No `ESPEAK_LIB_DIR`, no sysroot, no cross-compiled C library needed.

### iOS

```sh
bash ios/build_rust_ios.sh
```

### Android

```sh
export ANDROID_NDK_HOME=/path/to/ndk
bash android/build_rust_android.sh
```

### With `cargo cross`

```sh
cargo install cross --git https://github.com/cross-rs/cross
cross build --target aarch64-unknown-linux-gnu --features espeak
cross build --target x86_64-unknown-linux-musl --features espeak
```

## Architecture

```
Input text
    ↓  TextPreprocessor  (preprocess.rs)
       • numbers / currency / percentages / ordinals → words
       • contractions, units, scientific notation, fractions, …
    ↓  chunk_text()  (model.rs)
       • split into ≤ 400-char sentence chunks
    ↓  espeak-ng (pure Rust)  (phonemize.rs)
       • text → IPA phoneme string (en, with stress)
       • requires `espeak` feature
    ↓  ipa_to_ids()  (tokenize.rs)
       • IPA chars → integer token IDs  (fixed vocab, same as Python)
       • prepend/append pad token 0
    ↓  ONNX Runtime inference  (model.rs)
       • inputs:  input_ids [1, T], style [1, D], speed [1]
       • output:  audio waveform [samples]
    ↓  tail-trim (–2 000 samples) + chunk concatenation
    ↓  Vec<f32> @ 24 kHz  or  WAV file
```

## Crate Structure

| File | Role |
|---|---|
| `src/lib.rs` | Public API & re-exports |
| `src/preprocess.rs` | Text preprocessing pipeline |
| `src/phonemize.rs` | Pure-Rust espeak-ng phonemisation (bundled data, no C FFI) |
| `src/tokenize.rs` | IPA character → token ID |
| `src/npz.rs` | Hand-written NPY/NPZ loader |
| `src/model.rs` | ONNX inference, chunking, WAV output |
| `src/download.rs` | HuggingFace Hub model download |
| `src/ffi.rs` | C FFI layer for iOS/Android |
| `build.rs` | Build script (minimal — no native library linking needed) |
| `tests/integration_tests.rs` | Integration & e2e test suite (40 tests, model-file based) |
| `ios/build_rust_ios.sh` | Full iOS XCFramework build (device + simulator) |
| `android/build_rust_android.sh` | Full Android arm64 build (JNI bridge) |
| `examples/basic.rs` | CLI example |

## Running Tests

```sh
# All unit tests (no espeak — 20 tests)
cargo test

# All unit + phonemisation tests (29 tests, including 114-language coverage)
cargo test --features espeak

# Integration and e2e tests using bundled model files (32 tests)
cargo test --test integration_tests

# Integration + espeak + full inference e2e tests (40 tests)
cargo test --test integration_tests --features espeak

# Full test suite (72 tests)
cargo test --features espeak

# Point at a custom model directory
KITTENTTS_MODEL_DIR=/path/to/models cargo test --test integration_tests
```

### Test counts at a glance

| Suite | `--features espeak` | Tests |
|---|:---:|---|
| Unit tests (`src/**`) | no | 20 |
| Unit tests (`src/**`) | yes | 29 |
| Integration tests | no | 32 |
| Integration tests | yes | 40 |
| Doc-tests | — | 3 |
| **Total** | **yes** | **72** |

## Migration from C `libespeak-ng`

This crate previously used C FFI bindings to `libespeak-ng` with a 1200-line
`build.rs` for native library detection and cross-compilation.
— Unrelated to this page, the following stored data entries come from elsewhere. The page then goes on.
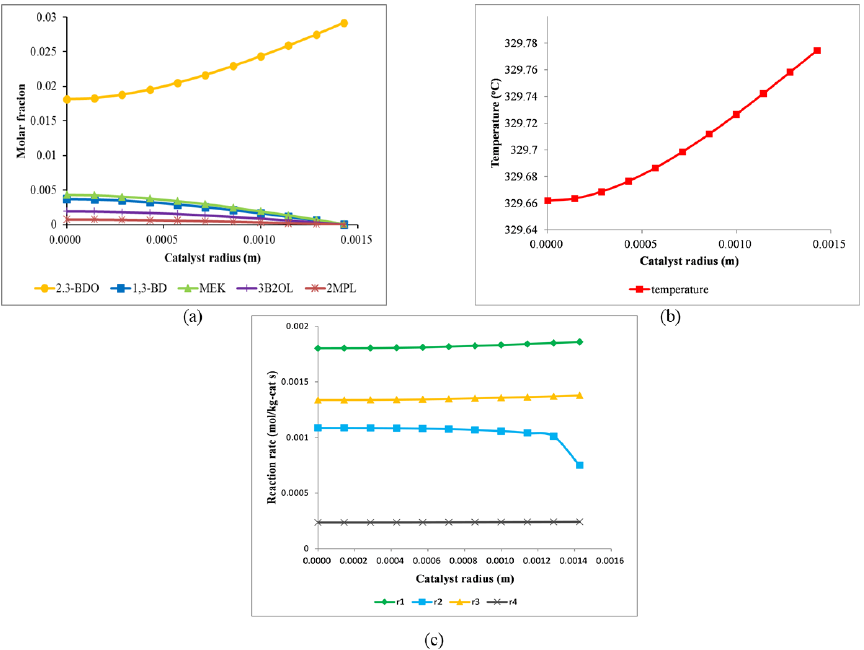
Figure 3. Profiles of the molar fractions of components ( a ), temperature ( b ), and reaction rates ( c ) in the catalyst under the inlet conditions of the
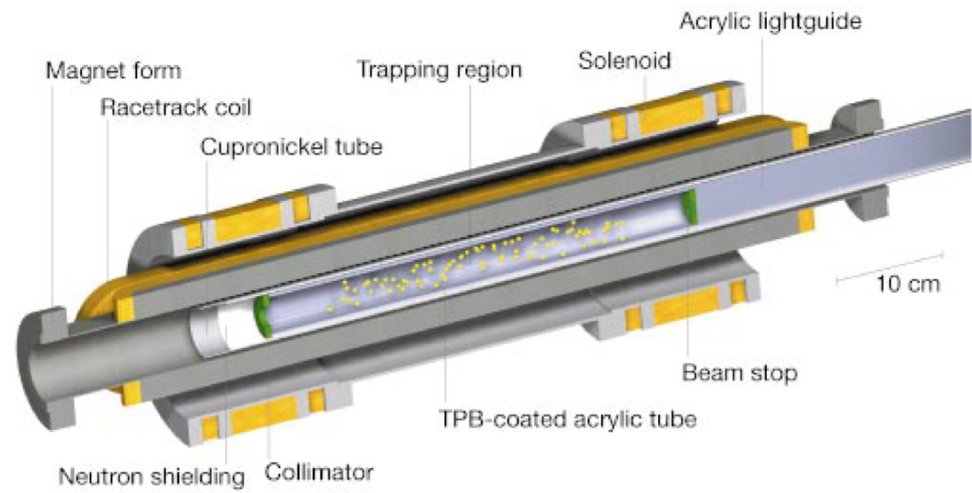
Figure 4. Ioffe-type magnetic trap at NIST. Taken from Ref.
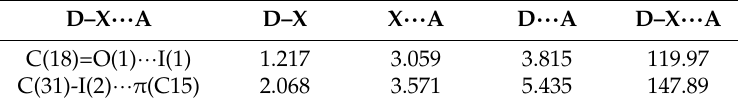
Figure 2. The cocrystal structure: ( a ) 1D chain motif. ( b ) Arrangement of the 1D chains with opposite chirality. ( c ) 3D structure of the cocrystal. Hydrogen atoms not participating in the interactions have been omitted for clarity. Table 2. Halogen bonds geometry (Å, deg) for the cocrystal.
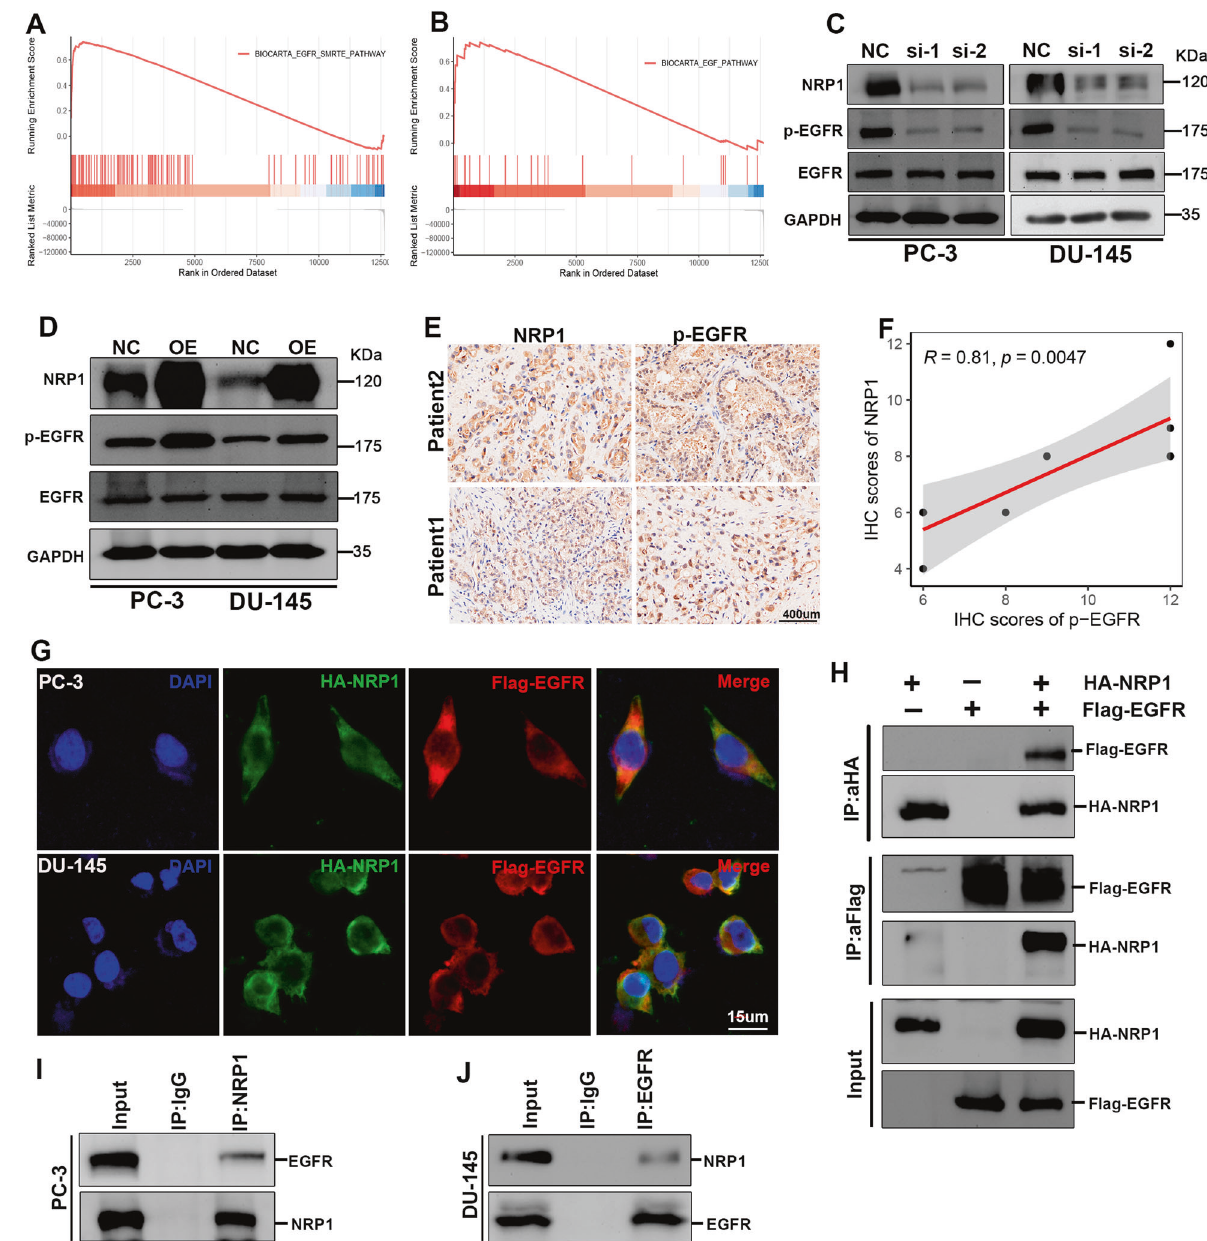
Fig. 5 NRP1 interacts with EGFR and induces EGFR phosphorylation. A , B GSEA of TCGA-PRAD shows NRP1 is positively related to the EGFR pathway. C , D Immunoblot assay elucidates that NRP1 depletion attenuates EGFR phosphorylation level, while ectopic overexpression of NRP1 promotes EGFR phosphorylation level. E , F IHC assay and the correlation analysis represent that NRP1 protein is positively correlated with the expression of phosphorylated EGFR protein in PCa tissues (scale bar = 400 μ m). G NRP1 (green) and EGFR (red) co-localization is examined by the immuno fl uorescence assay (scale bar = 15 μ m) and the nucleus is indicated by DAPI (blue) staining. H Exogenous Co-IP assay represents NRP1 could interact with EGFR in 293T cells. I , J Endogenous Co-IP assay proves NRP1 could interact with EGFR in PC-3 and DU-145 cells. Statistical signi fi cance was assessed using a two-tailed t reported the AKT pathway to be the downstream signaling DU-145 cells compared to controls (Fig. 7A). The KEGG analysis pathway of EGFR, it was hypothesized that NRP1 played an based on the TCGA-PRAD dataset also indicated enrichment of the oncogenic role through EGFR/AKT signaling axis in PCa. Further, AKT pathway in the high NRP1 expression group (Supplementary the role of EGFR in NRP1-induced PCa progression was evaluated Fig. S4). Further, the key proteins in AKT pathways were detected by using ge fi tinib, a speci fi c inhibitor of EGFR, in NRP1- after overexpression or knockdown of NRP1. It was observed that overexpressed PCa cells to ascertain the changes in cell the phosphorylation of AKT, GSK3 β , and mTOR was down- proliferation and migration. It was observed that ge fi tinib regulated in NRP1-depleted PCa cell lines. Contrarily, ectopic obviously retrieval the promotion of proliferation and migration overexpression of NRP1 enhanced the phosphorylation of AKT, in NRP1- overexpressing PCa cells (Fig. 7D – K). Immunoblot assay GSK3 β , and mTOR in PCa cells (Fig. 7B, C). As a previous study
It now uses the
pure-Rust [`espeak-ng`](https://crates.io/crates/espeak-ng) crate instead:

- **No system library required** — `brew install espeak-ng` / `apt install libespeak-ng-dev` no longer needed
- **No C compiler needed** — no `cmake`, no `gcc`, no build scripts
- **No unsafe code** in phonemisation — the entire FFI layer was removed
- **build.rs reduced from 1200 lines to 8** — no pkg-config, no platform path walk, no Windows auto-build
- **Cross-compilation just works** — no `ESPEAK_LIB_DIR`, no `ESPEAK_SYSROOT`, no NDK toolchain setup

## Citation

```bibtex
@software{kittentts_rs_2026,
  author    = {Eugene Hauptmann},
  title     = {kittentts-rs: A Rust Port of KittenTTS},
  year      = {2026},
  url       = {https://github.com/eugenehp/kittentts-rs},
  note      = {Ultra-lightweight, CPU-only text-to-speech engine based on ONNX models}
}
```

```bibtex
@software{kittentts_2024,
  author    = {KittenML},
  title     = {KittenTTS},
  year      = {2024},
  url       = {https://github.com/eugenehp/KittenTTS}
}
```

## Changelog

See [CHANGELOG.md](CHANGELOG.md) for a full history of releases and changes.

## License

This project is licensed under the [Apache License 2.0](LICENSE).